Consent solution for data protection officers
All-in-one solution for GDPR, CCPA, LGPD, PIPEDA and more
As a data protection officer, it is your duty to ensure that your company’s website complies with the latest legislation. consentmanager can help you with this easily: just install it on your website and we will automatically ask visitors for consent and block 3rd party code & cookies if consent is not given.
We have already helped more than 25,000 websites comply with GDPR, TDDDG & ePrivacy
Our clients include some of the biggest websites and best known brands in the world.
… and many more.
Top tool for top DPOs
The 10 most important reasons why your website is not (yet) GDPR compliant
We’ve analyzed more than 100,000 websites and we always find the same errors when it comes to GDPR compliance. More than 70% of websites are not GDPR compliant . Also, most websites that use a “cookie banner” are not GDPR compliant. Here are the top 10 reasons why we see every day why your website is not GDPR compliant:
#10 – No data controller named
A cookie banner is only valid if the visitor can know who the controller is (the “owner” of the data, so to speak) before the visitor gives their consent. If your cookie banner doesn’t explicitly list your company as a data controller – then your website isn’t GDPR compliant!
#9 – No access to imprint & privacy policy
While the consent level should be displayed on every page (document), it is important that you DO NOT display it on your Terms of Service page, Legal Notice / Legal Notice or Privacy Notice page. These pages must be accessible without interacting with the consent banner.
#8 – Wrong welcome text
We’ve seen them so many times: single-line cookie texts with little information. What your marketing team may be dreaming of – it just isn’t enough to be GDPR compliant. The welcome text should at least tell the visitor a) that data processing takes place, b) that third parties are involved, c) for which purposes the processing takes place and what type of data is processed.
#7 – Wrong headline
Because the consent level asks the visitor for permission to process personal data, it’s important that the headline reflects this to your visitors. A headline like “We set cookies” is seen so often but is non-compliant. A better heading would be “Consent to data processing & cookies”.
#6 – No opt-out option
Also seen very often: A consent level without the possibility of rejection.

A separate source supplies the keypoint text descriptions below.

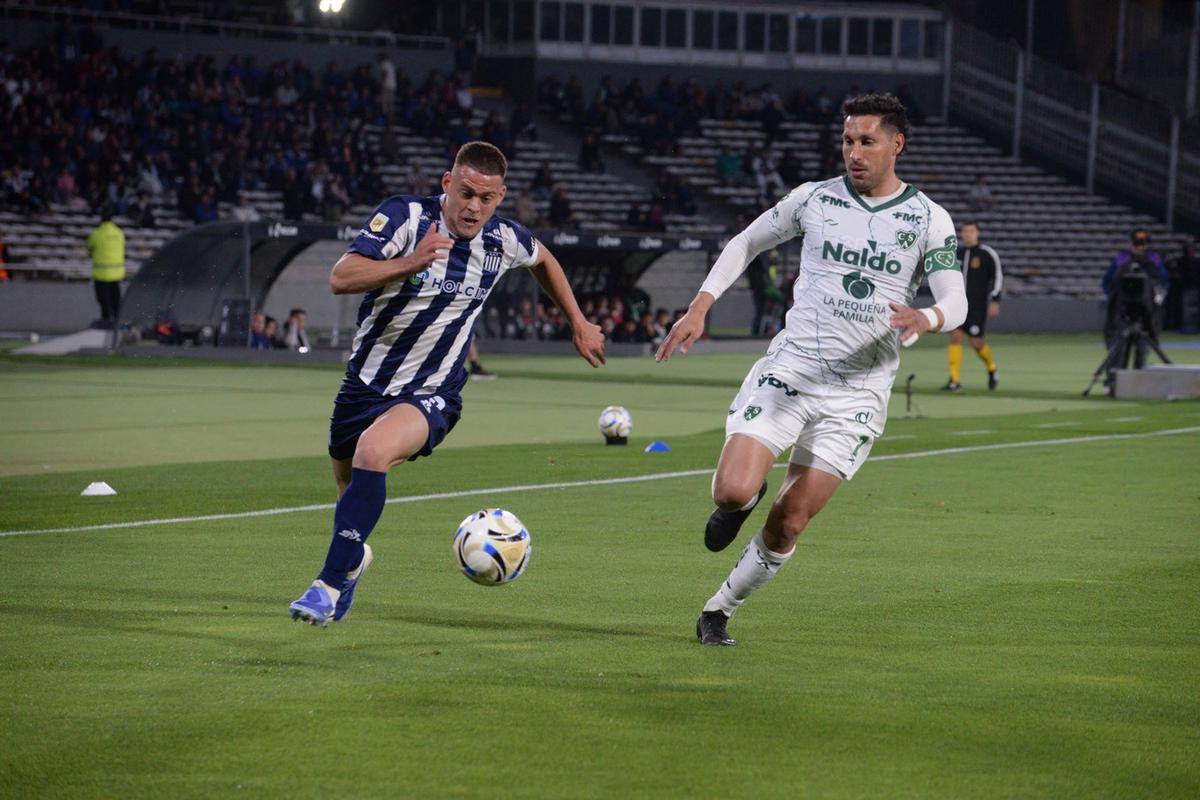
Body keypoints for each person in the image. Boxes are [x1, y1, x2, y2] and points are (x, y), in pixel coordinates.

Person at [656, 93, 967, 647]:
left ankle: (718, 610)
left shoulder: (927, 218)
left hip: (858, 394)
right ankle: (744, 499)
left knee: (791, 521)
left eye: (867, 141)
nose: (854, 152)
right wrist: (700, 305)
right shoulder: (813, 199)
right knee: (730, 492)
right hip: (793, 371)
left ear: (897, 144)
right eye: (848, 140)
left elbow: (956, 300)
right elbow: (746, 241)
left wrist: (929, 316)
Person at [289, 141, 606, 626]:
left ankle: (327, 587)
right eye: (466, 194)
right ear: (447, 184)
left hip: (432, 392)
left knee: (373, 451)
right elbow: (341, 277)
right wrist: (409, 263)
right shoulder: (405, 218)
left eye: (486, 198)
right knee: (348, 493)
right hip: (364, 383)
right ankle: (350, 563)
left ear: (500, 197)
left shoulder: (503, 239)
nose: (474, 207)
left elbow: (544, 260)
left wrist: (577, 322)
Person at [944, 221, 1003, 392]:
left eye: (971, 231)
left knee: (976, 343)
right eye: (965, 231)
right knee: (955, 336)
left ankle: (992, 368)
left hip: (977, 306)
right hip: (957, 304)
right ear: (961, 234)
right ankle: (954, 380)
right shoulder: (957, 253)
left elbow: (997, 277)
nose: (968, 234)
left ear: (977, 233)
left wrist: (995, 300)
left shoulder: (987, 254)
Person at [86, 208, 125, 328]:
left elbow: (89, 247)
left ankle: (106, 320)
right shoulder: (119, 233)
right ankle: (117, 320)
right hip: (116, 273)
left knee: (103, 299)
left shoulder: (96, 234)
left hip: (101, 273)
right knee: (116, 298)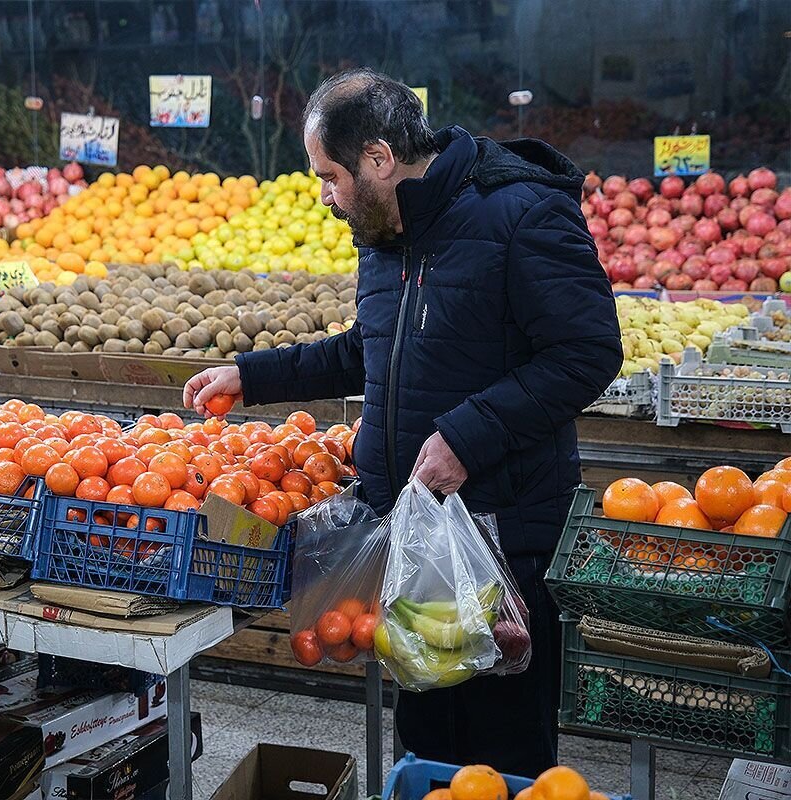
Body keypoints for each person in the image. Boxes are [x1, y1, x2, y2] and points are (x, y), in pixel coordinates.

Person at [182, 68, 622, 777]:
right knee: (427, 758)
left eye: (330, 176)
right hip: (415, 542)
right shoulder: (386, 234)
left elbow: (588, 351)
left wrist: (466, 436)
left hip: (501, 543)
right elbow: (371, 349)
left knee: (502, 764)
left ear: (380, 159)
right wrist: (253, 375)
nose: (326, 197)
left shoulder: (522, 214)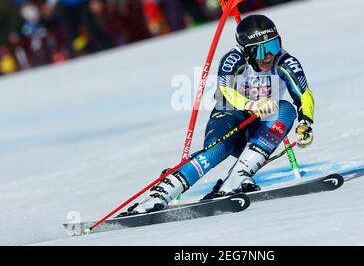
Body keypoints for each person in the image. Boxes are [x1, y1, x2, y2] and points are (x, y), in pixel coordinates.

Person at [130, 15, 315, 213]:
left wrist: (306, 123)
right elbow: (225, 91)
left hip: (259, 133)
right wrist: (252, 105)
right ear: (247, 50)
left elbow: (304, 94)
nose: (269, 55)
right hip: (229, 117)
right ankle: (161, 193)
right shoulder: (233, 59)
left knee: (285, 109)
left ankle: (238, 175)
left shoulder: (285, 61)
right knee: (217, 151)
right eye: (262, 50)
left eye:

A visitor must be able to say “No, I do not want cookies and I do not want my personal data to be processed” – if your cookie banner does not offer this – then your website is not compliant. (Extra: “But a visitor might just leave the site instead of accepting.” Yes, but your website is still non-compliant as leaving is not a valid choice under GDPR!)
#5 – Cookie details are missing
This is very simple and logical, but so often so wrong: if I ask my visitors for their consent, they should know what they consent to. Therefore, a cookie banner must be able to recognize why types of cookies are set, by which providers and how long they are stored. Without this information: Not compliant.
#4 – Incorrect button configuration
This topic has only increased in recent months with the addition of new guidelines from data protection authorities such as the CNIL or ICO: to be GDPR compliant, a consent layer must have two buttons with the same design for Accept and Decline (may use a third “Settings” button or link). It is not allowed to have only one “Accept” and “Customize” button.
#3 – Vendor details are missing
We see it even with the most expensive GDPR tools: When designing your consent layer, you MUST identify all vendors that process personal data or set cookies on your website. This must include name, address, legal basis, purpose and more. If your cookie banner does not contain this information, you are not compliant!
#2 – No consent layer
Even though the GDPR is now more than 3 years old, there are still many websites that still don’t have a consent layer to inform their visitors and ask for consent for tracking, marketing and other things that require consent. Our latest study found that more than 40% of European websites still have no consent level or are still using a very old single-line “We set cookies” field that is non-compliant.
#1 – Tracking without/before consent
This is definitely and by far the main reason why most websites are not GDPR compliant: they set cookies or process personal data without consent. This is mind-boggling, especially since it’s so easy to spot with tools like our crawler and so easy to prevent with tools like auto-blocking.